▶ [Written instruction 1]
Repeat everything in the batch-script discussion from "As @coalsont points" down to "think about it).".
▶ [Written instruction 2]
Pick up the discussion of a separate LifeSpan batch script and carry it on past its last sentence.

▶ [Excerpt]

....

The whole point of the JSON sidecar files is that they are where such "meta data" about the image files are stored. So pointing out that you get these values from the sidecar files and even giving the user some information about what sidecar file to look in and what named values to look for in the sidecar file is a real value to the users. Telling the user that the value set for the SEEchoSpacing parameter value comes from the sidecar file that corresponds to the SpinEchoFieldMap and not the sidecar file that corresponds to the actual T1w image, and that the required value is in the "EffectiveEchoSpacing" named value in said sidecar file seems to me to be a very helpful thing.

If the consensus is to leave the original PreFreeSurferPipelineBatch.sh alone and create a new PreFreeSurferPipelineBatch.sh that is specific to LifeSpan, then I'm fine with that. I assume based on comments so far that putting that LifeSpan specific version in a new sub-directory is preferred over giving it a different name in the same directory. Is that true?

As @coalsont points out this leads only to the issue of helping users answer the "which file should I copy?" question and removes the potentially more confusing issue of "These 2 blocks of code look very much the same, and I can't tell which one I should be changing."

Is the plan to create a separate example batch script for LifeSpan acceptable to everyone?

@coalsont
Copy link
Member

I can live with a separate example file for lifespan when there are a large number of parameters to change (and in the interest of time). I don't know if that generalizes to duplicating any other example scripts (and when there is more time to think about it).

....

▶ [Recorded information]

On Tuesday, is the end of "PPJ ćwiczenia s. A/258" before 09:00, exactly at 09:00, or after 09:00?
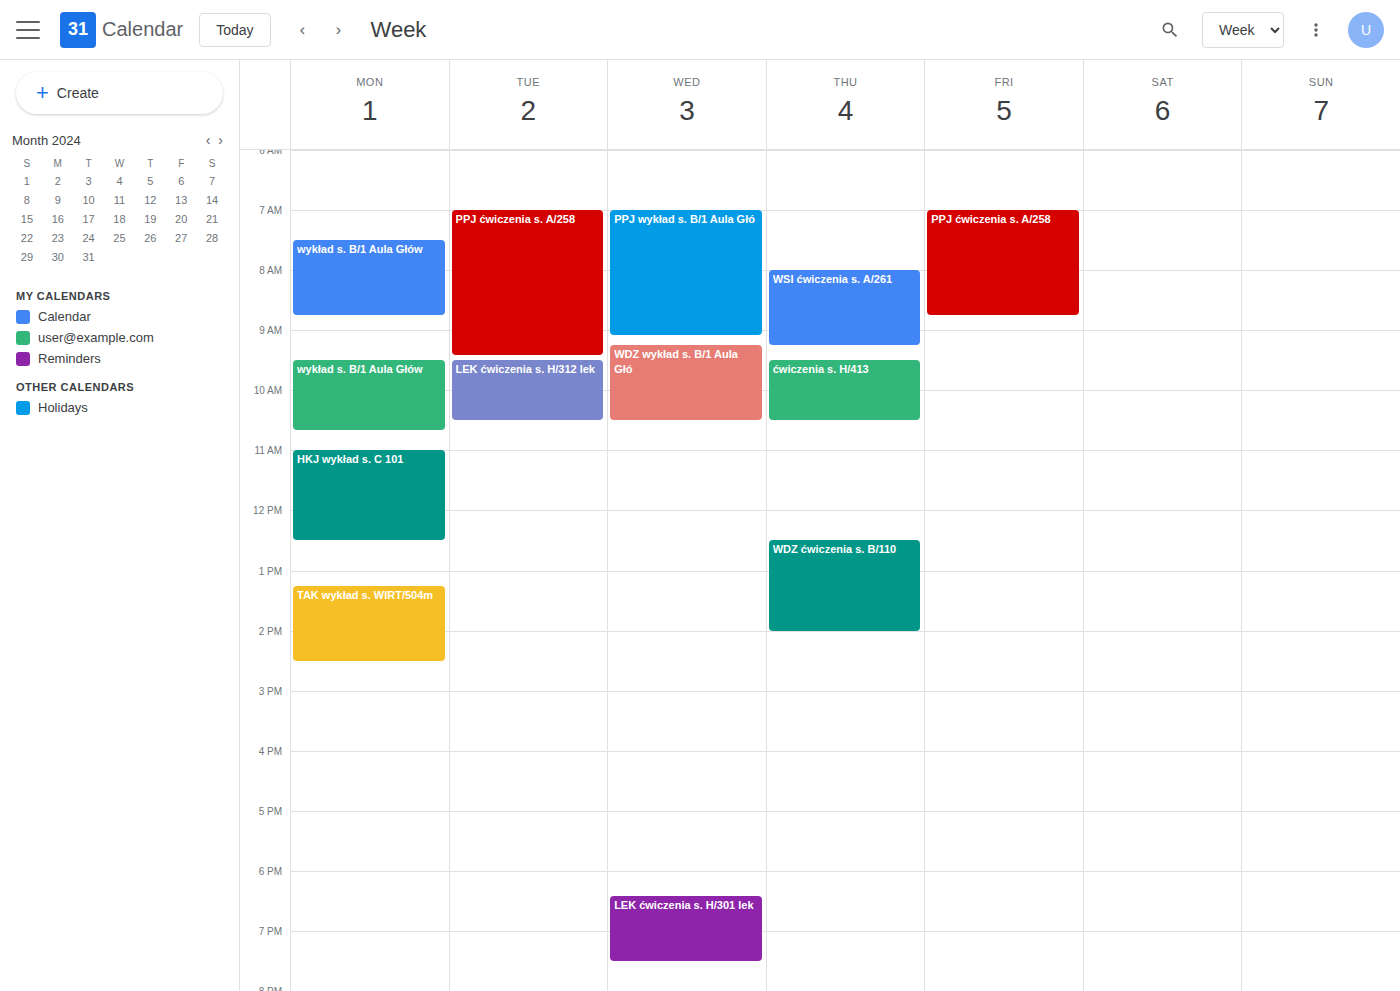
09:25 -- after 09:00, 25 minutes below the 09:00 line.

....

▶ [Answer 1]
As @coalsont points out this leads only to the issue of helping users answer the "which file should I copy?" question and removes the potentially more confusing issue of "These 2 blocks of code look very much the same, and I can't tell which one I should be changing."

Is the plan to create a separate example batch script for LifeSpan acceptable to everyone?

@coalsont
Copy link
Member

I can live with a separate example file for lifespan when there are a large number of parameters to change (and in the interest of time). I don't know if that generalizes to duplicating any other example scripts (and when there is more time to think about it).

▶ [Answer 2]
As for building the command to run, yes, that is what I meant, but you can instead do a "case" in the middle of building the string to execute, and for TOPUP add one set of arguments, and for FIELDMAP a different set. This means users wouldn't potentially have to edit the code building the command to run, only the settings, and the command building is generic enough to adapt to any sane set of settings.

…LifeSpan/PreFreeSurferPipelineBatch.LifeSpan.sh
@coalsont
Copy link
Member

Also, I think it may be beneficial to reference JSON sidecars, especially if that is the definitive source of those values for some datasets. I don't follow why @mharms would want that removed.

At some point, some effort should probably be put into having both the YA numbers and the potential JSON sidecar source of each applicable setting in the comments documenting them (it seems like the two versions of the example script deserve to be identical except for the settings). But, this is probably a topic for some other time.

@tbbrown
Copy link
Contributor Author

tbbrown commented Jun 20, 2019

I've reverted the PreFreeSurferPipelineBatch.sh file back to exactly how it was before I started this and created an Examples/Scripts/LifeSpan/PreFreeSurferPipelineBatch.LifeSpan.sh file. The PreFreeSurferPipelineBatch.LifeSpan.sh file is simplified some since only one version of each of the possible command line options is supported. Of course there is now no need for conditional based on whether one is running LifeSpan or HCP-YA data. So there is now no need to add any conditional inclusion of parameters to the command that invokes the PreFreeSurferPipeline.sh script.

I am about to push this code over to the course machine so I can test it there in the context of the first practical session.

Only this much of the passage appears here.